Brooke Maushund

Brooke lives in Eastern Sierra, California. During the summer, she works on Yosemite Valley Search and Rescue, and during the winter, she ski patrols at June Mountain. This winter she is also going to teach avalanche safety courses! In her role as ski patroller and avalanche safety instructor, Brooke thinks it is important to meet people where they’re at, and remind ourselves that we all began our journeys in the mountains somewhere. Brooke is passionate about learning from what the mountains can teach us each day we move through them: about our environment, safety, and ourselves. With her humble attitude, she sees herself as a student for life of the natural world around us.  She says “There is a lot nature is trying to tell us, it’s just a matter of if we listen.”

Brooke first found out about snow science in college while taking her first avalanche course with friends from the ski team to learn how to move through the mountains safely. However, it was while working a handful of summers in the high country of Yosemite for the National Park Service as a hydrology technician maintaining weather/snow instrumentation that she got hooked. Through the NPS she got involved volunteering with the California Cooperative Snow Survey in the park, and then knew that the snow industry was for her. She soon became a Key Observer for the Eastern Sierra Avalanche Center, began ski patrolling, and this season she will begin to teach avalanche courses. She hopes to continue down this track, completing the AMGA Ski Guide track and becoming an AIARE Course Leader, with hopes to acquire enough experience to potentially forecast one day.
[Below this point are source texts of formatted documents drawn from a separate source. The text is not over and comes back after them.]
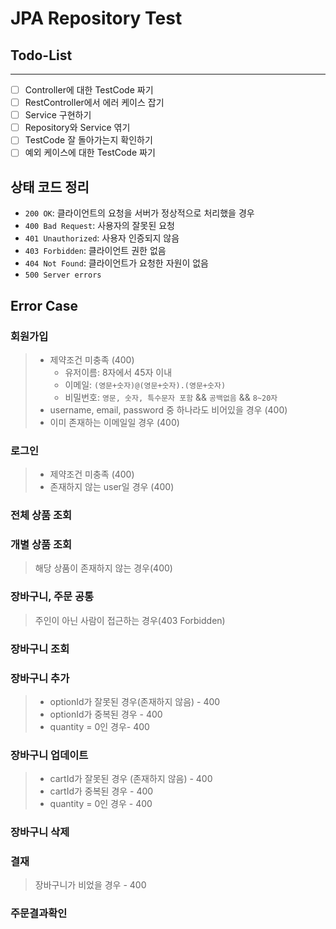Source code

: # JPA Repository Test

## Todo-List

---
- [ ] Controller에 대한 TestCode 짜기
- [ ] RestController에서 에러 케이스 잡기
- [ ] Service 구현하기
- [ ] Repository와 Service 엮기
- [ ] TestCode 잘 돌아가는지 확인하기
- [ ] 예외 케이스에 대한 TestCode 짜기

## 상태 코드 정리
- `200 OK`: 클라이언트의 요청을 서버가 정상적으로 처리했을 경우
- `400 Bad Request`: 사용자의 잘못된 요청
- `401 Unauthorized`: 사용자 인증되지 않음
- `403 Forbidden`: 클라이언트 권한 없음
- `404 Not Found`: 클라이언트가 요청한 자원이 없음
- `500 Server errors`


## Error Case

### 회원가입
> - 제약조건 미충족 (400)
>    - 유저이름: 8자에서 45자 이내
>    - 이메일: `(영문+숫자)@(영문+숫자).(영문+숫자)`
>    - 비밀번호: `영문, 숫자, 특수문자 포함` && `공백없음` && `8~20자`
> - username, email, password 중 하나라도 비어있을 경우 (400)
> - 이미 존재하는 이메일일 경우 (400)

### 로그인
> - 제약조건 미충족 (400)
> - 존재하지 않는 user일 경우 (400)

### 전체 상품 조회
### 개별 상품 조회
> 해당 상품이 존재하지 않는 경우(400)

### 장바구니, 주문 공통
> 주인이 아닌 사람이 접근하는 경우(403 Forbidden)

### 장바구니 조회
### 장바구니 추가
> - optionId가 잘못된 경우(존재하지 않음) - 400
> - optionId가 중복된 경우 - 400
> - quantity = 0인 경우- 400
### 장바구니 업데이트
> - cartId가 잘못된 경우 (존재하지 않음) - 400
> - cartId가 중복된 경우 - 400
> - quantity = 0인 경우 - 400
### 장바구니 삭제

### 결재
> 장바구니가 비었을 경우 - 400
### 주문결과확인

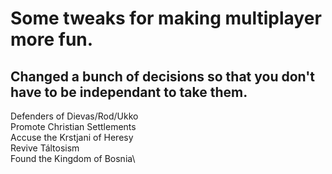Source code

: # Some tweaks for making multiplayer more fun.

## Changed a bunch of decisions so that you don't have to be independant to take them.
Defenders of Dievas/Rod/Ukko\
Promote Christian Settlements\
Accuse the Krstjani of Heresy\
Revive Táltosism\
Found the Kingdom of Bosnia\
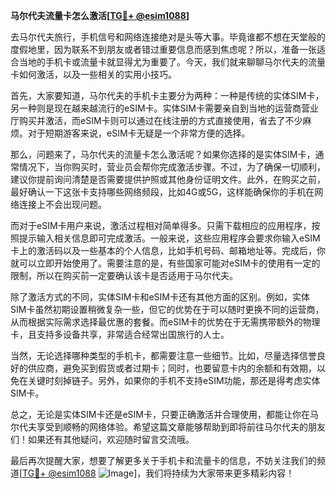 **马尔代夫流量卡怎么激活[[TG💪+ @esim1088](https://t.me/s/esim1088)]**

去马尔代夫旅行，手机信号和网络连接绝对是头等大事。毕竟谁都不想在天堂般的度假地里，因为联系不到朋友或者错过重要信息而感到焦虑呢？所以，准备一张适合当地的手机卡或流量卡就显得尤为重要了。今天，我们就来聊聊马尔代夫的流量卡如何激活，以及一些相关的实用小技巧。

首先，大家要知道，马尔代夫的手机卡主要分为两种：一种是传统的实体SIM卡，另一种则是现在越来越流行的eSIM卡。实体SIM卡需要亲自到当地的运营商营业厅购买并激活，而eSIM卡则可以通过在线注册的方式直接使用，省去了不少麻烦。对于短期游客来说，eSIM卡无疑是一个非常方便的选择。

那么，问题来了，马尔代夫的流量卡怎么激活呢？如果你选择的是实体SIM卡，通常情况下，当你购买时，营业员会帮你完成激活步骤。不过，为了确保一切顺利，建议你提前询问清楚是否需要提供护照或其他身份证明文件。此外，在购买之前，最好确认一下这张卡支持哪些网络频段，比如4G或5G，这样能确保你的手机在网络连接上不会出现问题。

而对于eSIM卡用户来说，激活过程相对简单得多。只需下载相应的应用程序，按照提示输入相关信息即可完成激活。一般来说，这些应用程序会要求你输入eSIM卡上的激活码以及一些基本的个人信息，比如手机号码、邮箱地址等。完成后，你就可以立即开始使用了。需要注意的是，有些国家可能对eSIM卡的使用有一定的限制，所以在购买前一定要确认该卡是否适用于马尔代夫。

除了激活方式的不同，实体SIM卡和eSIM卡还有其他方面的区别。例如，实体SIM卡虽然初期设置稍微复杂一些，但它的优势在于可以随时更换不同的运营商，从而根据实际需求选择最优惠的套餐。而eSIM卡的优势在于无需携带额外的物理卡，且支持多设备共享，非常适合经常出国旅行的人士。

当然，无论选择哪种类型的手机卡，都需要注意一些细节。比如，尽量选择信誉良好的供应商，避免买到假货或者过期卡；同时，也要留意卡内的余额和有效期，以免在关键时刻掉链子。另外，如果你的手机不支持eSIM功能，那还是得考虑实体SIM卡。

总之，无论是实体SIM卡还是eSIM卡，只要正确激活并合理使用，都能让你在马尔代夫享受到顺畅的网络体验。希望这篇文章能够帮助到即将前往马尔代夫的朋友们！如果还有其他疑问，欢迎随时留言交流哦。

最后再次提醒大家，想要了解更多关于手机卡和流量卡的信息，不妨关注我们的频道[[TG💪+ @esim1088](https://t.me/s/esim1088) ![Image](https://i.postimg.cc/4NQfJmqS/Snipaste-2025-05-13-00-14-12.png)]，我们将持续为大家带来更多精彩内容！
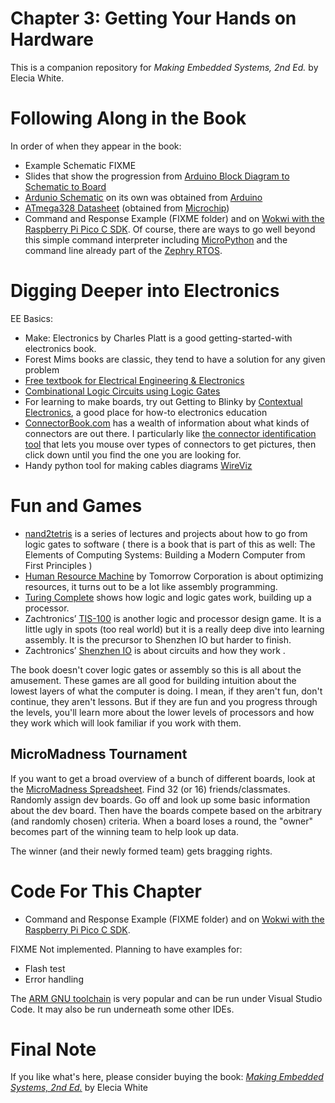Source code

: # Chapter 3: Getting Your Hands on Hardware
This is a companion repository for _Making Embedded Systems, 2nd Ed._ by Elecia White. 


# Following Along in the Book
In order of when they appear in the book:
 * Example Schematic FIXME
 * Slides that show the progression from [Arduino Block Diagram to Schematic to Board](ArduinoBlockDiagramToSchematics.pdf) 
 * [Ardunio Schematic](UNO-TH_Rev3e_sch.pdf) on its own was obtained from [Arduino](https://content.arduino.cc/assets/UNO-TH_Rev3e_sch.pdf)
 * [ATmega328 Datasheet](ATmega48A-PA-88A-PA-168A-PA-328-P-DS-DS40002061B.pdf) (obtained from [Microchip](https://www.microchip.com/en-us/product/ATmega328#document-table))
  * Command and Response Example (FIXME folder) and on [Wokwi with the Raspberry Pi Pico C SDK](https://wokwi.com/projects/324879108372693587). Of course, there are ways to go well beyond this simple command interpreter including [MicroPython](https://micropython.org/) and the command line already part of the [Zephry RTOS](https://docs.zephyrproject.org/latest/services/shell/index.html).

# Digging Deeper into Electronics
EE Basics:
 * Make: Electronics by Charles Platt is a good getting-started-with electronics book. 
 * Forest Mims books are classic, they tend to have a solution for any given problem
 * [Free textbook for Electrical Engineering & Electronics](https://www.allaboutcircuits.com/textbook/)
 * [Combinational Logic Circuits using Logic Gates](https://www.electronics-tutorials.ws/combination/comb_1.html)
* For learning to make boards, try out Getting to Blinky by [Contextual Electronics](https://contextualelectronics.com/), a good place for how-to electronics education
* [ConnectorBook.com](https://connectorbook.com/) has a wealth of information about what kinds of connectors are out there. I particularly like [the connector identification tool](https://connectorbook.com/identification.html?m=NN) that lets you mouse over types of connectors to get pictures, then click down until you find the one you are looking for.
* Handy python tool for making cables diagrams [WireViz](https://github.com/wireviz/WireViz)

 # Fun and  Games
  * [nand2tetris](https://www.nand2tetris.org/) is a series of lectures and projects about how to go from logic gates to software ( there is a book that is part of this as well: The Elements of Computing Systems: Building a Modern Computer from First Principles )
  * [Human Resource Machine]((https://tomorrowcorporation.com/humanresourcemachine)) by Tomorrow Corporation is about optimizing resources, it turns out to be a lot like assembly programming.
  * [Turing Complete](https://store.steampowered.com/app/1444480/Turing_Complete/) shows how logic and logic gates work, building up a processor. 
  * Zachtronics’ [TIS-100]((https://www.zachtronics.com/tis-100/)) is another logic and processor design game. It is a little ugly in spots (too real world) but it is a really deep dive into learning assembly. It is the precursor to Shenzhen IO but  harder to finish.
  * Zachtronics’ [Shenzhen IO](https://www.zachtronics.com/shenzhen-io/) is about circuits and how they work .

The book doesn't cover logic gates or assembly so this is all about the amusement. These games are all good for building intuition about the lowest layers of what the computer is doing. I mean, if they aren't fun, don't continue, they aren't lessons. But if they are fun and you progress through the levels, you'll learn more about the lower levels of processors and how they work which will look familiar if you work with them. 

## MicroMadness Tournament
If you want to get a broad overview of a bunch of different boards, look at the [MicroMadness Spreadsheet](MicroMadnessTournament.xlsx). Find 32 (or 16) friends/classmates. Randomly assign dev boards. Go off and look up some basic information about the dev board. Then have the boards compete based on the arbitrary (and randomly chosen) criteria. When a board loses a round, the "owner" becomes part of the winning team to help look up data. 

The winner (and their newly formed team) gets bragging rights. 

# Code For This Chapter
  * Command and Response Example (FIXME folder) and on [Wokwi with the Raspberry Pi Pico C SDK](https://wokwi.com/projects/324879108372693587).

FIXME
Not implemented. Planning to have examples for:
  * Flash test
  * Error handling


The [ARM GNU toolchain](https://developer.arm.com/Tools%20and%20Software/GNU%20Toolchain) is very popular and can be run under Visual Studio Code. It may also be run underneath some other IDEs. 

# Final Note
If you like what's here, please consider buying the book: [_Making Embedded Systems, 2nd Ed._](https://learning.oreilly.com/library/view/making-embedded-systems/9781098151539/) by Elecia White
Fun facts about Brooke: She has spent more than a month living on big walls in Yosemite this year; she loves writing about and making woodcut prints of my experiences outside; and she is happiest with a dog next to her!

 

What is citizen science? Why join CSO?

To Brooke, the term Citizen Science means that science has the potential to be accessible to everyone, and that you do not need a degree to contribute to the advancement of science. Brooke joined CSO in order to not only share the information she already was collecting in the field with a broader scientific audience for public good, but also to connect with more snow professionals with a passion for nerding out about snow!

Brooke encourages people to join CSO this winter because “when you venture into the mountains, we know that the experience is solely for ourselves. CSO gives you a chance to give back to the community with very little additional effort.”